Milovanovic, P., Zimmermann, E. A., Scheidt, A. v., Hoffmann, B., Sarau, G., Yorgan, T., et al. (2017). The Formation of Calcified Nanospherites during Micropetrosis Represents a Unique Mineralization Mechanism in Aged Human Bone. SMALL, 13(3): 1602215. doi:10.1002/smll.201602215.


Cite as: https://hdl.handle.net/21.11116/0000-0000-8EC0-7
Abstract
Osteocytes-the central regulators of bone remodeling-are enclosed in a network of microcavities (lacunae) and nanocanals (canaliculi) pervading the mineralized bone.
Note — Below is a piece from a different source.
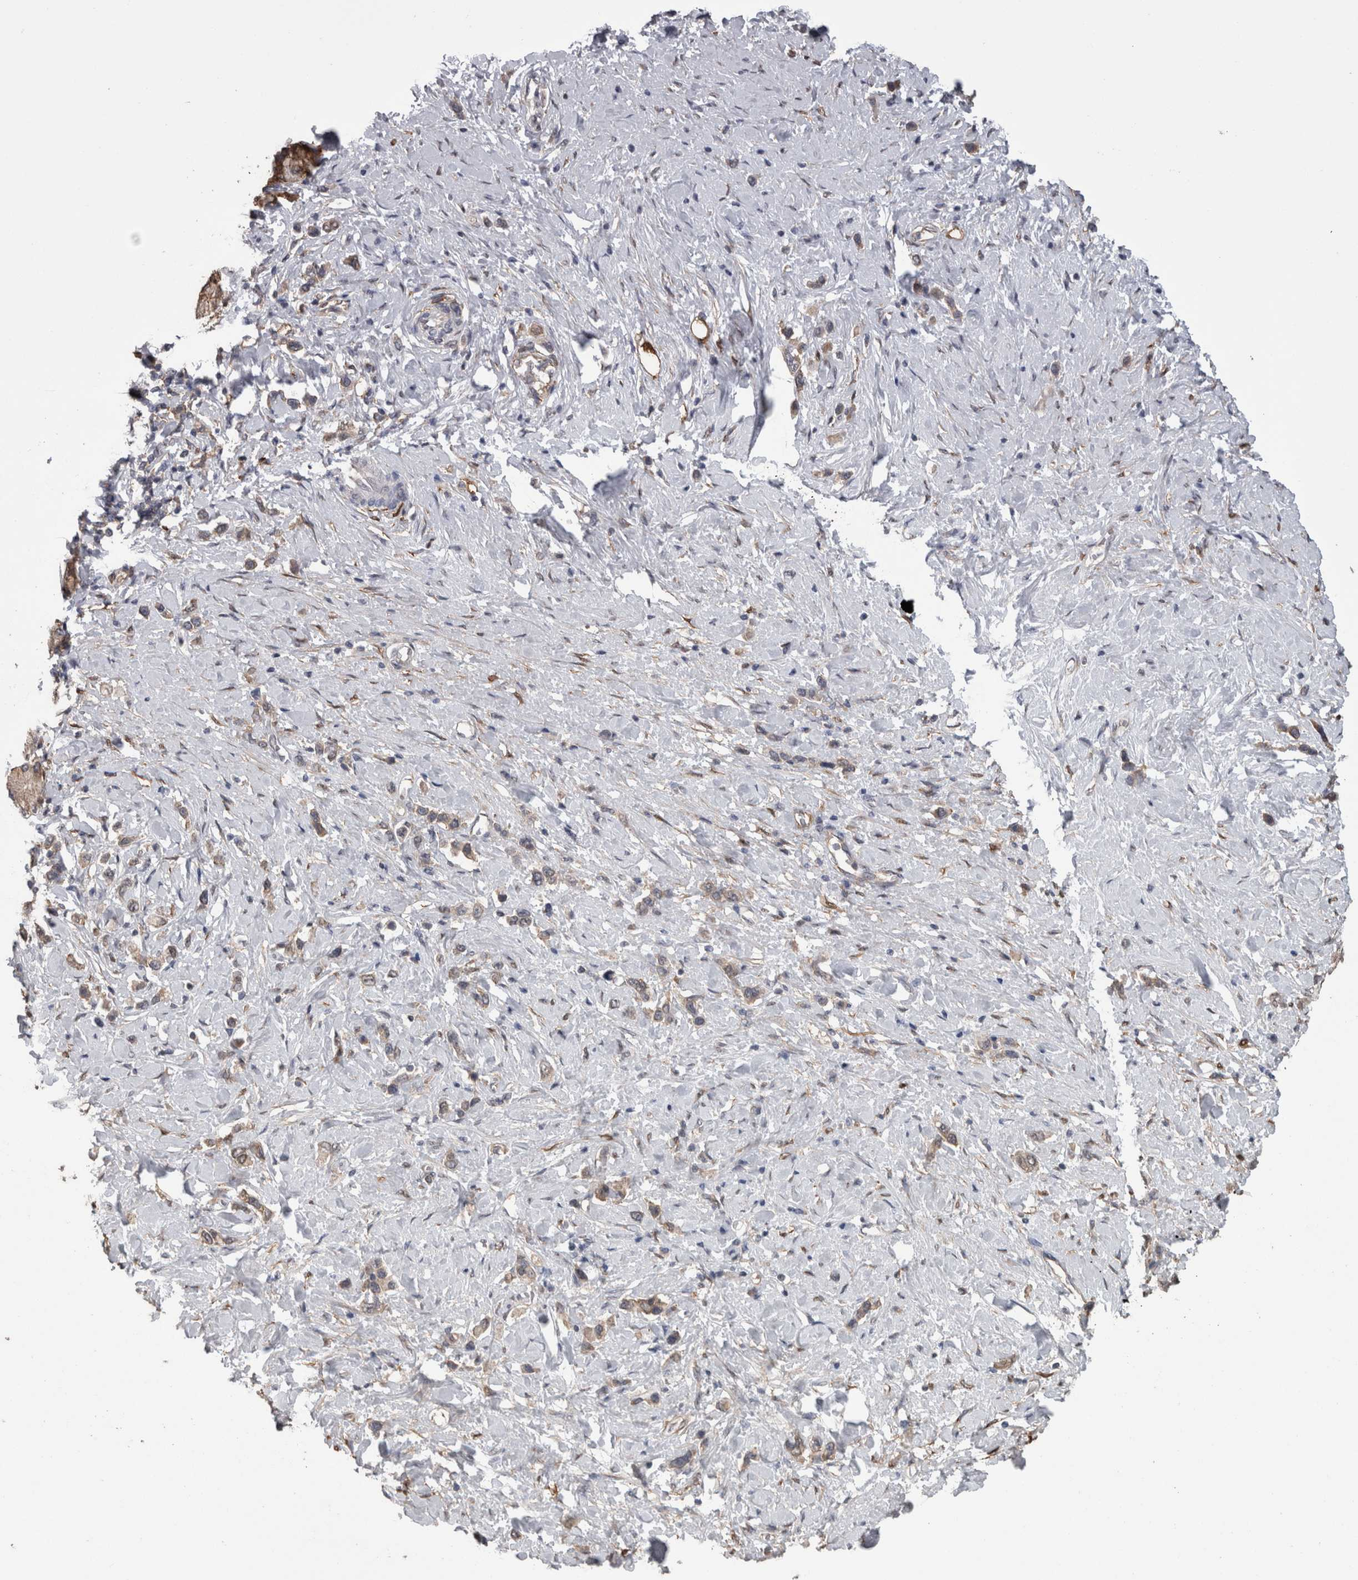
{"staining": {"intensity": "moderate", "quantity": ">75%", "location": "cytoplasmic/membranous"}, "tissue": "stomach cancer", "cell_type": "Tumor cells", "image_type": "cancer", "snomed": [{"axis": "morphology", "description": "Adenocarcinoma, NOS"}, {"axis": "topography", "description": "Stomach"}], "caption": "Stomach cancer (adenocarcinoma) was stained to show a protein in brown. There is medium levels of moderate cytoplasmic/membranous expression in approximately >75% of tumor cells.", "gene": "DDX6", "patient": {"sex": "female", "age": 65}}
In a hitherto obscure process related to aging and disease, local plugs in the lacuno-canalicular network disrupt cellular communication and impede bone homeostasis. By utilizing a suite of high-resolution imaging and physics-based techniques, it is shown here that the local plugs develop by accumulation and fusion of calcified nanospherites in lacunae and canaliculi (micropetrosis). Two distinctive nanospherites phenotypes are found to originate from different osteocytic elements. A substantial deviation in the spherites' composition in comparison to mineralized bone further suggests a mineralization process unlike regular bone mineralization. Clearly, mineralization of osteocyte lacunae qualifies as a strong marker for degrading bone material quality in skeletal aging. The understanding of micropetrosis may guide future therapeutics toward preserving osteocyte viability to maintain mechanical competence and fracture resistance of bone in elderly individuals.